Issuers and investors must analyze preferred stock and other hybrid instruments to determine if the embedded features require bifurcation and separate accounting as a derivative under ASC 815. A critical step in this process is assessing whether the economic characteristics and risks of the embedded features are “clearly and closely related” to the economic characteristics and risks of the host contract. Importantly, embedded features with economic characteristics and risks that are clearly and closely related to the host contract do not require bifurcation and separate accounting.
There are two types of host contracts for preferred stock: debt and equity. Regardless of the legal form of the preferred stock, the nature of the shares may be considered to be more debt-like or equity-like for accounting purposes, based on the specific terms and features.
Debt-like Features: Cumulative fixed-rate dividends, fixed-rate redemption option, covenants similar to debt agreements.

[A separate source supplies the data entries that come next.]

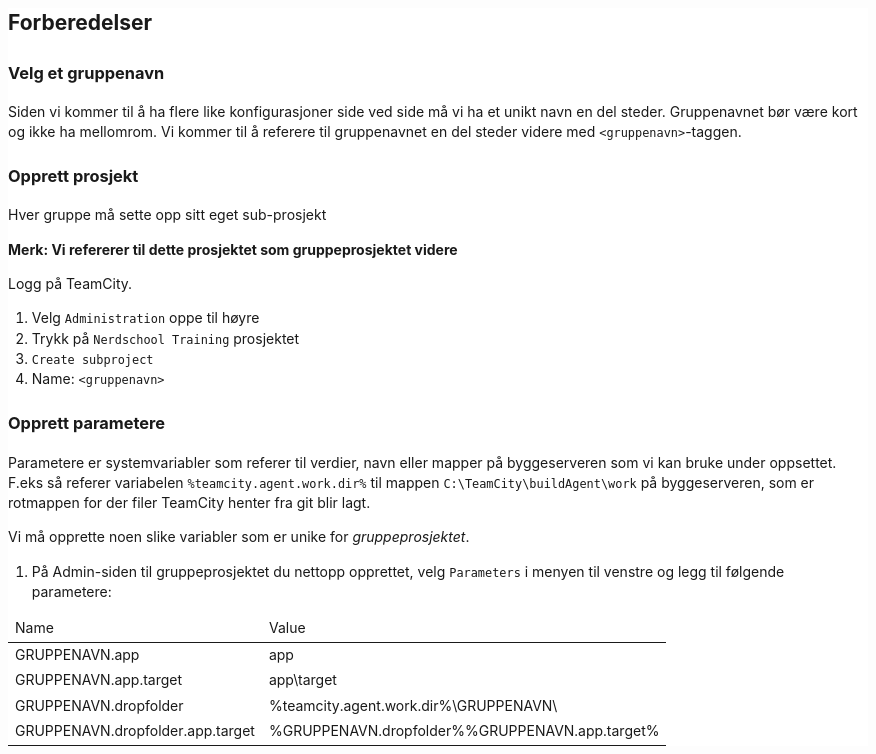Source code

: ## Forberedelser

### Velg et gruppenavn

Siden vi kommer til å ha flere like konfigurasjoner side ved side må vi ha et unikt navn en del steder. Gruppenavnet bør være kort og ikke ha mellomrom. Vi kommer til å referere til gruppenavnet en del steder videre med `<gruppenavn>`-taggen.

### Opprett prosjekt
Hver gruppe må sette opp sitt eget sub-prosjekt

**Merk: Vi refererer til dette prosjektet som gruppeprosjektet videre**

Logg på TeamCity.

1. Velg `Administration` oppe til høyre 
2. Trykk på `Nerdschool Training` prosjektet
3. `Create subproject`
4. Name: `<gruppenavn>`

### Opprett parametere
Parametere er systemvariabler som referer til verdier, navn eller mapper på byggeserveren som vi kan bruke under oppsettet. F.eks så referer variabelen `%teamcity.agent.work.dir%` til mappen `C:\TeamCity\buildAgent\work` på byggeserveren, som er rotmappen for der filer TeamCity henter fra git blir lagt. 

Vi må opprette noen slike variabler som er unike for *gruppeprosjektet*.

1. På Admin-siden til gruppeprosjektet du nettopp opprettet, velg `Parameters` i menyen til venstre og legg til følgende parametere:

<table>
	<thead>
		<tr>
			<td>Name</td>
			<td>Value</td>
		</tr>
	</thead>
	<tbody>
		<tr>
			<td>
			 	GRUPPENAVN.app
			</td>
			<td>app</td>
		</tr>
		<tr>
			<td>
			 	GRUPPENAVN.app.target
			</td>
			<td>app\target</td>
		</tr>
		<tr>
			<td>
			 	GRUPPENAVN.dropfolder
			</td>
			<td>%teamcity.agent.work.dir%\GRUPPENAVN\</td>
		</tr>
		<tr>
			<td>
			 	GRUPPENAVN.dropfolder.app.target
			</td>
			<td>%GRUPPENAVN.dropfolder%%GRUPPENAVN.app.target%</td>
		</tr>
	</tbody>
</table>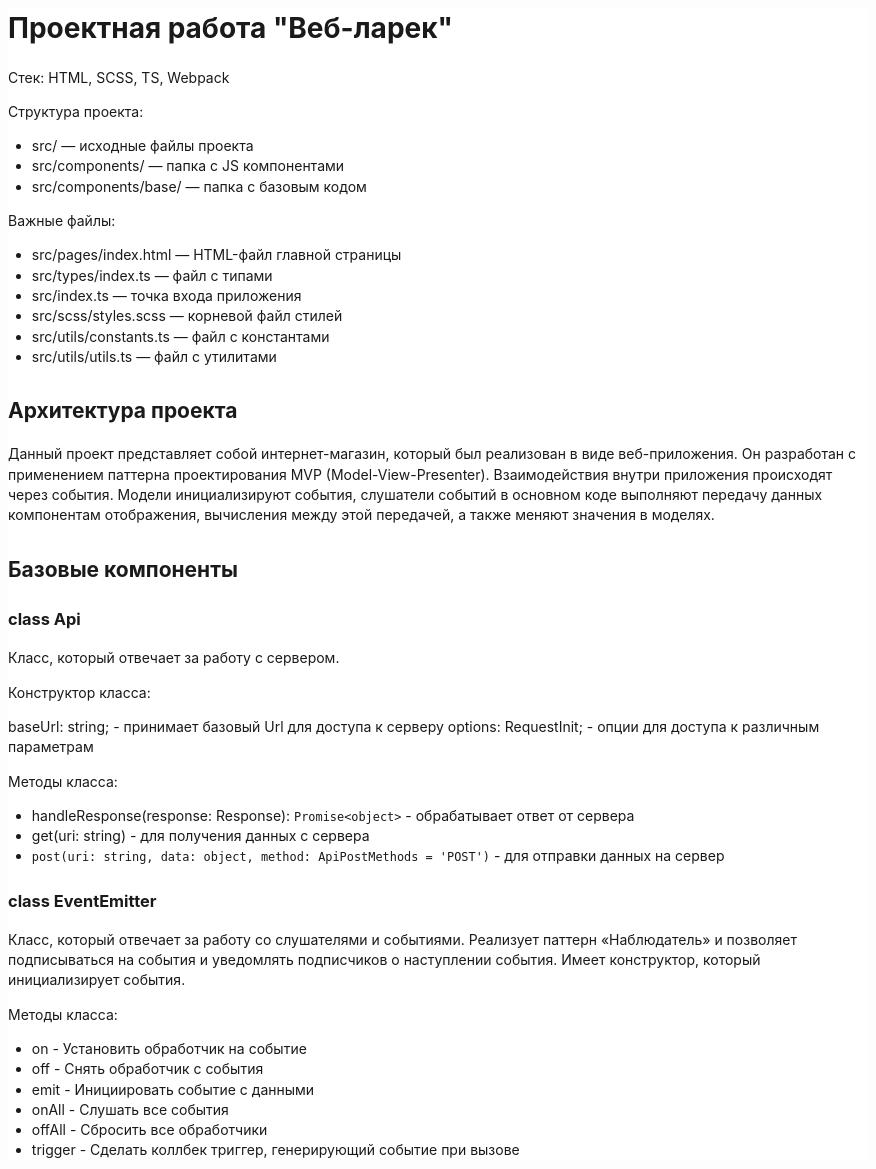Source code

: # Проектная работа "Веб-ларек"

Стек: HTML, SCSS, TS, Webpack

Структура проекта:
- src/ — исходные файлы проекта
- src/components/ — папка с JS компонентами
- src/components/base/ — папка с базовым кодом

Важные файлы:
- src/pages/index.html — HTML-файл главной страницы
- src/types/index.ts — файл с типами
- src/index.ts — точка входа приложения
- src/scss/styles.scss — корневой файл стилей
- src/utils/constants.ts — файл с константами
- src/utils/utils.ts — файл с утилитами

## Архитектура проекта

Данный проект представляет собой интернет-магазин, который был реализован в виде веб-приложения. Он разработан с применением паттерна проектирования MVP (Model-View-Presenter). Взаимодействия внутри приложения происходят через события. Модели инициализируют события, слушатели событий в основном коде выполняют передачу данных компонентам отображения, вычисления между этой передачей, а также меняют значения в моделях.

## Базовые компоненты

### class Api
Класс, который отвечает за работу с сервером.

Конструктор класса:

baseUrl: string; - принимает базовый Url для доступа к серверу
options: RequestInit; - опции для доступа к различным параметрам

Методы класса:

- handleResponse(response: Response): `Promise<object>` - обрабатывает ответ от сервера
- get(uri: string)  - для получения данных с сервера
- ``post(uri: string, data: object, method: ApiPostMethods = 'POST')``  - для отправки данных на сервер


### class EventEmitter
Класс, который отвечает за работу со слушателями и событиями. Реализует паттерн «Наблюдатель» и позволяет подписываться на события и уведомлять подписчиков о наступлении события. Имеет конструктор, который инициализирует события.

Методы класса:

- on - Установить обработчик на событие
- off - Снять обработчик с события
- emit - Инициировать событие с данными
- onAll - Слушать все события
- offAll - Сбросить все обработчики
- trigger - Сделать коллбек триггер, генерирующий событие при вызове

Equity-like Features: Participating dividends, voting rights.
An embedded feature that is clearly and closely related to the host instrument does not require bifurcation. A simple example is a conversion feature which allows the investor to convert the preferred stock to common stock. This feature is equity-like as it gives the investor exposure to the underlying changes in the equity of the company. This option would not be bifurcated from equity-like preferred stock, but may be bifurcated from debt-like preferred stock.

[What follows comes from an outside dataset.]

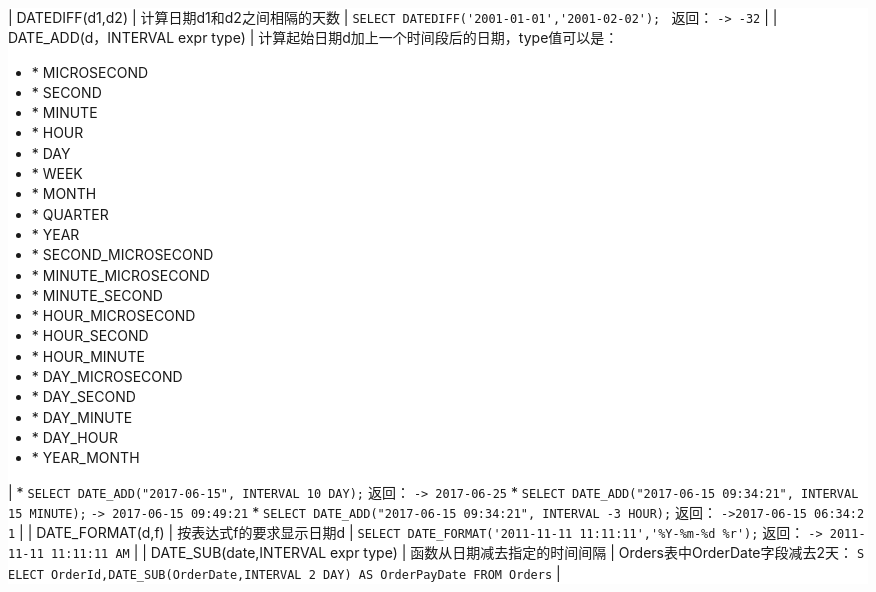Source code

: | DATEDIFF(d1,d2)                   | 计算日期d1和d2之间相隔的天数                                                                                                                                                                                                                                                                                                                                                                                                                                                                                                                                                                                                                                                                                                                                                                                                                                                                                                                                                                                                                                          | `SELECT DATEDIFF('2001-01-01','2001-02-02'); ` 返回： `-> -32`                                                                                                                                                                                                                                                                                                                                                                                                    |
| DATE_ADD(d，INTERVAL expr type)    | 计算起始日期d加上一个时间段后的日期，type值可以是： <ul><li>* MICROSECOND</li>  <li>* SECOND</li>  <li>* MINUTE</li>  <li>* HOUR</li>  <li>* DAY</li>  <li>* WEEK</li>  <li>* MONTH</li>  <li>* QUARTER</li>  <li>* YEAR</li>  <li>* SECOND_MICROSECOND</li>  <li>* MINUTE_MICROSECOND</li>  <li>* MINUTE_SECOND</li>  <li>* HOUR_MICROSECOND</li>  <li>* HOUR_SECOND</li>  <li>* HOUR_MINUTE</li>  <li>* DAY_MICROSECOND</li>  <li>* DAY_SECOND</li>  <li>* DAY_MINUTE</li>  <li>* DAY_HOUR</li>  <li>* YEAR_MONTH</li></ul>                        | * `SELECT DATE_ADD("2017-06-15", INTERVAL 10 DAY);` 返回： `-> 2017-06-25`   * `SELECT DATE_ADD("2017-06-15 09:34:21", INTERVAL 15 MINUTE);` `-> 2017-06-15 09:49:21`   * `SELECT DATE_ADD("2017-06-15 09:34:21", INTERVAL -3 HOUR);` 返回： `->2017-06-15 06:34:21`    |
| DATE_FORMAT(d,f)                  | 按表达式f的要求显示日期d                                                                                                                                                                                                                                                                                                                                                                                                                                                                                                                                                                                                                                                                                                                                                                                                                                                                                                                                                                                                                                             | `SELECT DATE_FORMAT('2011-11-11 11:11:11','%Y-%m-%d %r');` 返回： `-> 2011-11-11 11:11:11 AM`                                                                                                                                                                                                                                                                                                                                                                     |
| DATE_SUB(date,INTERVAL expr type) | 函数从日期减去指定的时间间隔                                                                                                                                                                                                                                                                                                                                                                                                                                                                                                                                                                                                                                                                                                                                                                                                                                                                                                                                                                                                                                            | Orders表中OrderDate字段减去2天： `SELECT OrderId,DATE_SUB(OrderDate,INTERVAL 2 DAY) AS OrderPayDate FROM Orders`                                                                                                                                                                                                                                                                                                                                                                                            |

ELIMINATION OF THE CHAMELEON APPROACH
Two approaches have evolved in practice to determine the nature of the host:
1. The chameleon approach
2. The whole-instrument approach
To understand the two approaches, consider preferred stock with a conversion option and a redemption or put option. Under the chameleon approach, all terms and features of the hybrid instrument are considered except the feature that is being evaluated. So when the conversion option is evaluated, the host contract would be preferred stock with a redemption option; conversely, when the put option is evaluated, the host contract would be preferred stock with a conversion option. This may result in a host contract that is debt-like for purposes of evaluating the conversion option and equity like for purposes of evaluating the put option. The nature of the host may change like a chameleon.

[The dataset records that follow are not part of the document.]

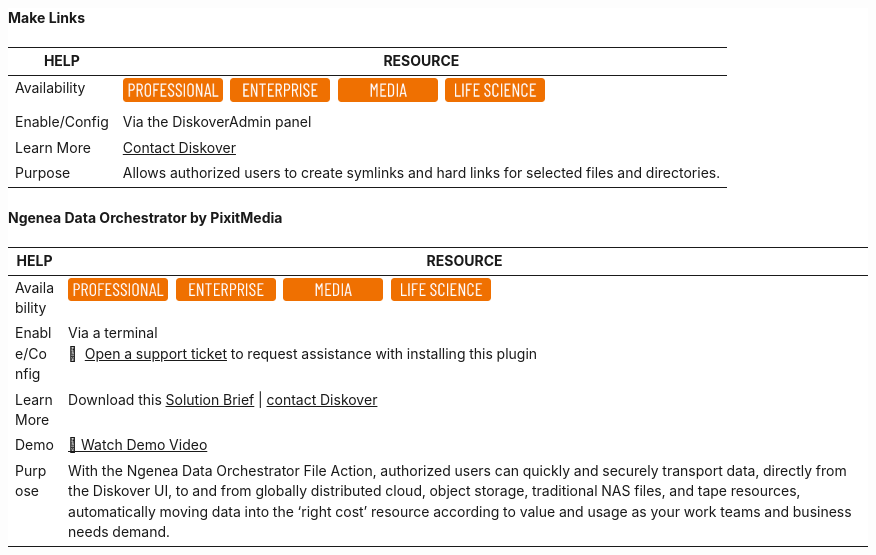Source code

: 
<p id="plugin_file_action_make_links"></p>

#### Make Links

| HELP | RESOURCE |
| --- | --- |
| Availability | <img src="images/button_edition_professional.png" width="100">&nbsp;&nbsp;<img src="images/button_edition_enterprise.png" width="100">&nbsp;&nbsp;<img src="images/button_edition_media.png" width="100">&nbsp;&nbsp;<img src="images/button_edition_life_science.png" width="100"> |
| Enable/Config | Via the DiskoverAdmin panel |
| Learn More | [Contact Diskover](mailto:sales@diskoverdata.com) |
| Purpose | Allows authorized users to create symlinks and hard links for selected files and directories. |



<p id="plugin_file_action_ngenea"></p>

#### Ngenea Data Orchestrator by PixitMedia

| HELP | RESOURCE |
| --- | --- |
| Availability | <img src="images/button_edition_professional.png" width="100">&nbsp;&nbsp;<img src="images/button_edition_enterprise.png" width="100">&nbsp;&nbsp;<img src="images/button_edition_media.png" width="100">&nbsp;&nbsp;<img src="images/button_edition_life_science.png" width="100"> |
| Enable/Config | Via a terminal<br>🛟 &nbsp;[Open a support ticket](https://support.diskoverdata.com/) to request assistance with installing this plugin |
| Learn More | Download this [Solution Brief](https://diskoverdata.com/wp-content/uploads/2024/08/diskover_pixitmedia_ngenea_solution_brief.pdf) \| [contact Diskover](mailto:sales@diskoverdata.com) |
| Demo | [🍿 Watch Demo Video](https://vimeo.com/833500176?share=copy) |
| Purpose | With the Ngenea Data Orchestrator File Action, authorized users can quickly and securely transport data, directly from the Diskover UI, to and from globally distributed cloud, object storage, traditional NAS files, and tape resources, automatically moving data into the ‘right cost’ resource according to value and usage as your work teams and business needs demand. |
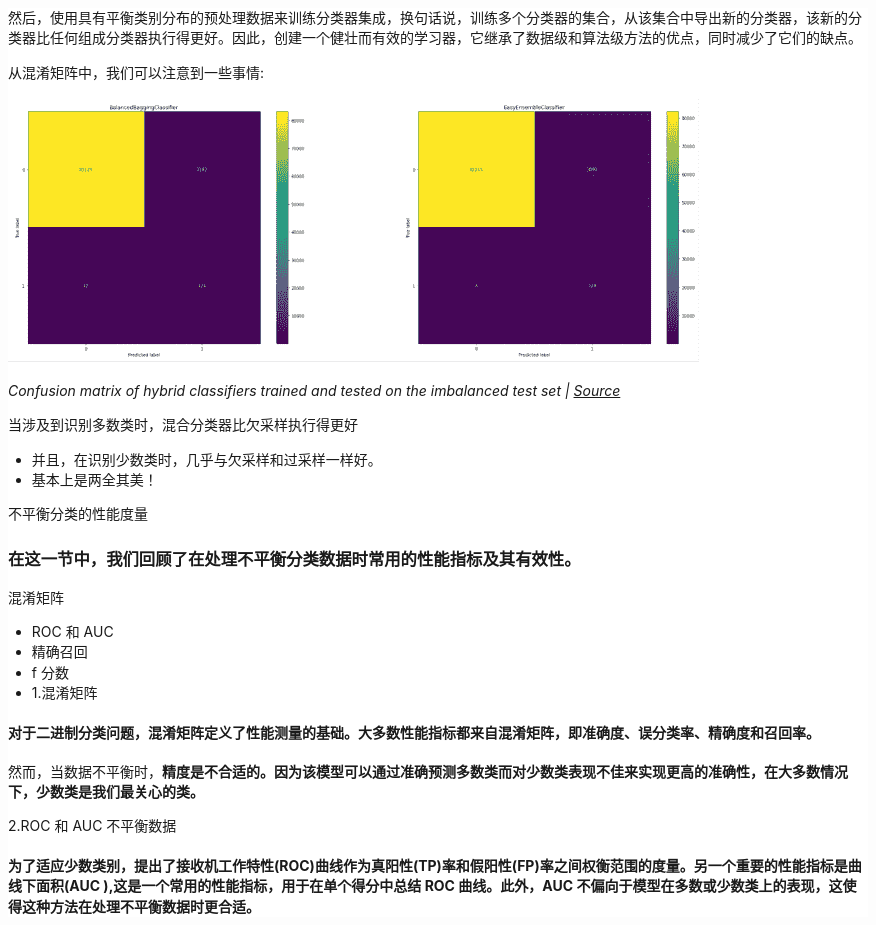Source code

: 然后，使用具有平衡类别分布的预处理数据来训练分类器集成，换句话说，训练多个分类器的集合，从该集合中导出新的分类器，该新的分类器比任何组成分类器执行得更好。因此，创建一个健壮而有效的学习器，它继承了数据级和算法级方法的优点，同时减少了它们的缺点。

从混淆矩阵中，我们可以注意到一些事情:

![Confusion matrix of hybrid classifiers trained and tested on the imbalanced test set](img/8a479d829f268a9c0baf594b0a6beece.png)

*Confusion matrix of hybrid classifiers trained and tested on the imbalanced test set | [Source](https://web.archive.org/web/20220926103213/https://colab.research.google.com/drive/10gViloq5Wet40P1fod2MxYYCo8ou4Yg1#scrollTo=mp8WOh3Zj9wS)*

当涉及到识别多数类时，混合分类器比欠采样执行得更好

*   并且，在识别少数类时，几乎与欠采样和过采样一样好。
*   基本上是两全其美！

不平衡分类的性能度量

### 在这一节中，我们回顾了在处理不平衡分类数据时常用的性能指标及其有效性。

混淆矩阵

*   ROC 和 AUC
*   精确召回
*   f 分数
*   1.混淆矩阵

#### 对于二进制分类问题，**混淆矩阵**定义了性能测量的基础。大多数性能指标都来自混淆矩阵，即准确度、误分类率、精确度和召回率。

然而，当数据不平衡时，**精度是不合适的。因为该模型可以通过准确预测多数类而对少数类表现不佳来实现更高的准确性，在大多数情况下，少数类是我们最关心的类。**

2.ROC 和 AUC 不平衡数据

#### 为了适应少数类别，提出了接收机工作特性(ROC)曲线作为真阳性(TP)率和假阳性(FP)率之间权衡范围的度量。另一个重要的性能指标是曲线下面积(AUC ),这是一个常用的性能指标，用于在单个得分中总结 ROC 曲线。此外，AUC 不偏向于模型在多数或少数类上的表现，这使得这种方法在处理不平衡数据时更合适。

Also true to its name, under the whole-instrument approach all terms and features of the hybrid instrument are considered including the feature that is being evaluated. In the previous example, the conversion option and put option would both be considered when analyzing the conversion option and put option, along with the various dividend, voting and other rights and privileges. The nature of the host is evaluated once and is consistent for the analysis of each embedded feature.
With ASU 2014-16, the FASB has eliminated the chameleon approach and mandated the use of the whole-instrument approach. Further, the FASB provided clarifying guidance to aid in the qualitative analysis under the whole-instrument approach, including the relative importance of certain features, such as a fixed-price redemption feature and conversion option.
WHAT TO DO NOW?
The guidance will be effective for public entities for fiscal years beginning after December 15, 2015 (and interim periods within those years). The guidance will be effective for non-public entities for fiscal years beginning after December 15, 2015 and interim periods within fiscal years beginning after December 15, 2016. Upon adoption, entities will be required to reassess all outstanding hybrid equity instruments using the new rules and guidelines. Features that were not previously bifurcated may now require bifurcation and vice versa.
For new issuances of equity instruments prior to adoption, investors and issuers of such instruments will want to ensure consistency with the new rules. Although the new guidance will go a long way towards consistency in practice, the analysis will remain highly subjective. A thorough understanding of the economics of the transaction, the potential outcomes of the instrument and a thoughtful weighting of the various terms of the instrument will be required.